(WORK REQUIRED): Pictures do not belong in the copy; retype the records below exactly.

(Records from a collection):
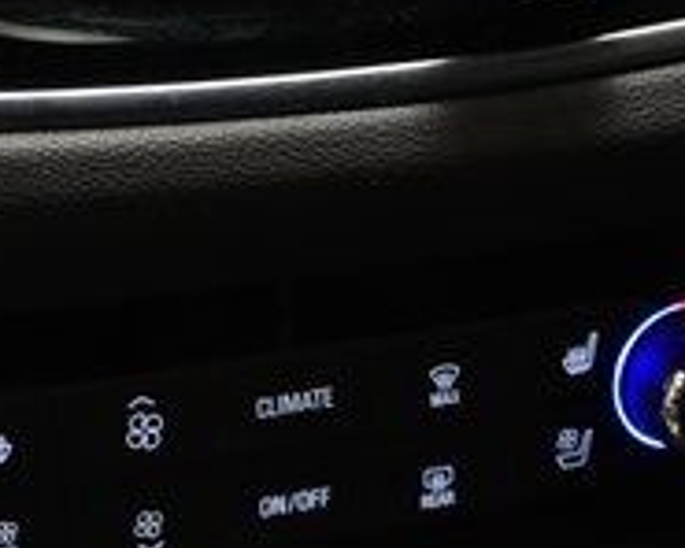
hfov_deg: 8.2
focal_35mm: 234
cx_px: -144
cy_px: -263
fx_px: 4744
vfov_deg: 6.5
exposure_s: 1/20
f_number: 4.5
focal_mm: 45
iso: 1250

(WRITTEN REPLY):
hfov_deg: 8.2
focal_35mm: 234
cx_px: -144
cy_px: -263
fx_px: 4744
vfov_deg: 6.5
exposure_s: 1/20
f_number: 4.5
focal_mm: 45
iso: 1250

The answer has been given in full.